● **Exercises**
- a) From the forum thread on e-juice in Pretoria, retype the part starting with "She then asks" and going on through "is 100% VG.".
- b) According to the forum thread on e-juice in Pretoria, who should you speak to at the Vape King Pretoria agents?
- c) In the forum thread on e-juice in Pretoria, why is the first poster looking for somewhere else to buy e-juice?

Segment Start: Extract provided

# ejuice in pretoria?



## toke (2/10/14)

does anyone know where i can get decent eJuice in pretoria? (montana/silverton/sinoville area) montana traders (fleamarkert )sells fake liqua and some REALLY BAD stuff called VAPE-AROMA :/ but i really cant vape that stuff.

Reactions: Agree 1


----------



## toke (2/10/14)

vape king pretoria agents 
: 701, 14th Avenue Gezina,
Pretoria - Tel: 076 061 2114

speak to debbie  thanks guys


----------



## rvdwesth (2/10/14)

toke said:


> does anyone know where i can get decent eJuice in pretoria? (montana/silverton/sinoville area) montana traders (fleamarkert )sells fake liqua and some REALLY BAD stuff called VAPE-AROMA :/ but i really cant vape that stuff.



It is horrible.
I was there one day, with a evic and Kayfun in my hand. I looked at a epipe in the display and the lady started rattling off that this is a e-cig but in pipe format, very unique bla bla bla.... so I let her finish her story while taking about 10 puffs on my device.
She then asks me if I smoke, I said no I vape and just lifted my device. Oh my word she said ;0

I bought a bottle or 2 of their juice just to try, but was very disappointing. It is almost unvapable, and VERY thin considering it is 100% VG.

Reactions: Agree 1


----------



## toke (2/10/14)

rvdwesth said:


> It is horrible.

Segment End: Extract provided
Segment Start: Record excerpts

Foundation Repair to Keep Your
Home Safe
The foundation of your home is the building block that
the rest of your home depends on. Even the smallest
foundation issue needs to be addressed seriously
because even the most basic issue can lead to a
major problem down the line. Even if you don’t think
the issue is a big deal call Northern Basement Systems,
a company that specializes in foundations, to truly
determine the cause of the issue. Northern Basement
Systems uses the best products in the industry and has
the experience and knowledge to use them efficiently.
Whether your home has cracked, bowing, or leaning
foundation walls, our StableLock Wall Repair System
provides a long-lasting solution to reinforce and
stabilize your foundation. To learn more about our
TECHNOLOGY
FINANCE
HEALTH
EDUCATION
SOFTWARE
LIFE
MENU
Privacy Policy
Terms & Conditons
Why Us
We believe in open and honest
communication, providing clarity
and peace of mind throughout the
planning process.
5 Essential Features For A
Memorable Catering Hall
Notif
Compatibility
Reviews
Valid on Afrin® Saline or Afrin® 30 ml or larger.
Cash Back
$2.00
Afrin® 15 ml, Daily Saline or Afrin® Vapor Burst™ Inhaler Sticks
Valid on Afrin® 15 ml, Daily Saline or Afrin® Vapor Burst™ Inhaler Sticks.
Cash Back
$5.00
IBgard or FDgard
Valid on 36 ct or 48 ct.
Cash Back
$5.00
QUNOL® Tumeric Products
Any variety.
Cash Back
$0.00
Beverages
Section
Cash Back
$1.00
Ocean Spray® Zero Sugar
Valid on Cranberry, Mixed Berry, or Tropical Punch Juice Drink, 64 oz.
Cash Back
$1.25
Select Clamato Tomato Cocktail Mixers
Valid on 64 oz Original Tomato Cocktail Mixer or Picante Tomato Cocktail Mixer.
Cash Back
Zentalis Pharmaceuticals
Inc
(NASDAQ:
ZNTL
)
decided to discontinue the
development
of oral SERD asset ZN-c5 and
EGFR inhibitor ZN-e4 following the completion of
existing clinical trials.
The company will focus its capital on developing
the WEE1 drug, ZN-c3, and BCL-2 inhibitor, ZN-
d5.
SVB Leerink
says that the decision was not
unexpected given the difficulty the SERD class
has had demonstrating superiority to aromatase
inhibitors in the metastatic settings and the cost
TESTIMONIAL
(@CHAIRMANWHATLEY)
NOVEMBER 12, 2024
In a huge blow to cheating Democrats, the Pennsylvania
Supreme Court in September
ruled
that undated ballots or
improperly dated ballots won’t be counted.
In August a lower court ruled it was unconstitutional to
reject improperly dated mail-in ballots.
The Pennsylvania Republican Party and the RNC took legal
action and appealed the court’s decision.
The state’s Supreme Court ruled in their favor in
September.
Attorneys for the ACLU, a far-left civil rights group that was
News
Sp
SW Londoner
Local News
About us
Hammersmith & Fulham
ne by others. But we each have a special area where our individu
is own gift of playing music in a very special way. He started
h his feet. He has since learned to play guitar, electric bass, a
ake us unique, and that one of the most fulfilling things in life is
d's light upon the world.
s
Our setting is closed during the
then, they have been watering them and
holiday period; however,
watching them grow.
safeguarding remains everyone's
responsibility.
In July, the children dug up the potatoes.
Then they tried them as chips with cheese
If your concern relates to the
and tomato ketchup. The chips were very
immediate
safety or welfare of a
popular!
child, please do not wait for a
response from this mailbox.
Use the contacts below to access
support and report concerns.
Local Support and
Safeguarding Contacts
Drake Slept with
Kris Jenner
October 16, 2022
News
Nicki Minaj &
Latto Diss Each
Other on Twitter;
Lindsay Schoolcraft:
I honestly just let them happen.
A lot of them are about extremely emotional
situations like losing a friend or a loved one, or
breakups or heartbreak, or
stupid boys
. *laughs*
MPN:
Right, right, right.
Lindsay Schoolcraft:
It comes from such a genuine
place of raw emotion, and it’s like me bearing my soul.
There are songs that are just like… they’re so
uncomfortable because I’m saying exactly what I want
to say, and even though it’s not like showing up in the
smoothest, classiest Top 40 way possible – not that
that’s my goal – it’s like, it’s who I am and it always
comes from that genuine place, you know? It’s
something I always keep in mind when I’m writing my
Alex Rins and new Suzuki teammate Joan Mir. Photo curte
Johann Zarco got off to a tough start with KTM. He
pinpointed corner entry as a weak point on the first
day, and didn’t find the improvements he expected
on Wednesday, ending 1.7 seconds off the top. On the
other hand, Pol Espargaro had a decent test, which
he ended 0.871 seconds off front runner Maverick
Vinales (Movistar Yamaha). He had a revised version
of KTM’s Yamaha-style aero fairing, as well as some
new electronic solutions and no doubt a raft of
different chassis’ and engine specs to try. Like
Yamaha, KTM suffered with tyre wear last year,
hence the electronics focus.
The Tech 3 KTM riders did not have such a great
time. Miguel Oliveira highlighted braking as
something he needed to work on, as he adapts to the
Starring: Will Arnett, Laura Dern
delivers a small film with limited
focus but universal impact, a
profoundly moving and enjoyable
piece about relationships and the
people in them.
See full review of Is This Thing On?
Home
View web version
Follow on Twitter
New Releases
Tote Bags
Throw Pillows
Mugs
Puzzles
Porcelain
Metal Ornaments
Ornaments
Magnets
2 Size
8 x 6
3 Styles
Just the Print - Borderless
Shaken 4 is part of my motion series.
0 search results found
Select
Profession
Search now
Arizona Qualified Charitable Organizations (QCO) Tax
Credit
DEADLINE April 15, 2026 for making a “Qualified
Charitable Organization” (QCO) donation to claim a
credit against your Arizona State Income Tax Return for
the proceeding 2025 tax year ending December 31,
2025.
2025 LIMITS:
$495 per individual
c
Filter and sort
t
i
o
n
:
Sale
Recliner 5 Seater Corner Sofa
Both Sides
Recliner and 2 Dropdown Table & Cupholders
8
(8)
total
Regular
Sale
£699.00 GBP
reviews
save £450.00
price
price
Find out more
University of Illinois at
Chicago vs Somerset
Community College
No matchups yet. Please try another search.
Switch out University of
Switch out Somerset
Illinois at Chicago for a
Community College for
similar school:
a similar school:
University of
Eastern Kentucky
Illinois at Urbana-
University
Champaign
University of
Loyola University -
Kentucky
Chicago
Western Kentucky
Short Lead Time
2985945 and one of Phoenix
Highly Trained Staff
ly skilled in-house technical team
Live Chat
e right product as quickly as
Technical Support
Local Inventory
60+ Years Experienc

Segment End: Record excerpts

● **Outputs in order**
- a)
She then asks me if I smoke, I said no I vape and just lifted my device. Oh my word she said ;0

I bought a bottle or 2 of their juice just to try, but was very disappointing. It is almost unvapable, and VERY thin considering it is 100% VG.

- b) Debbie.

- c) The Montana Traders flea market sells fake Liqua and some really bad juice called Vape-Aroma. The poster can't vape that stuff.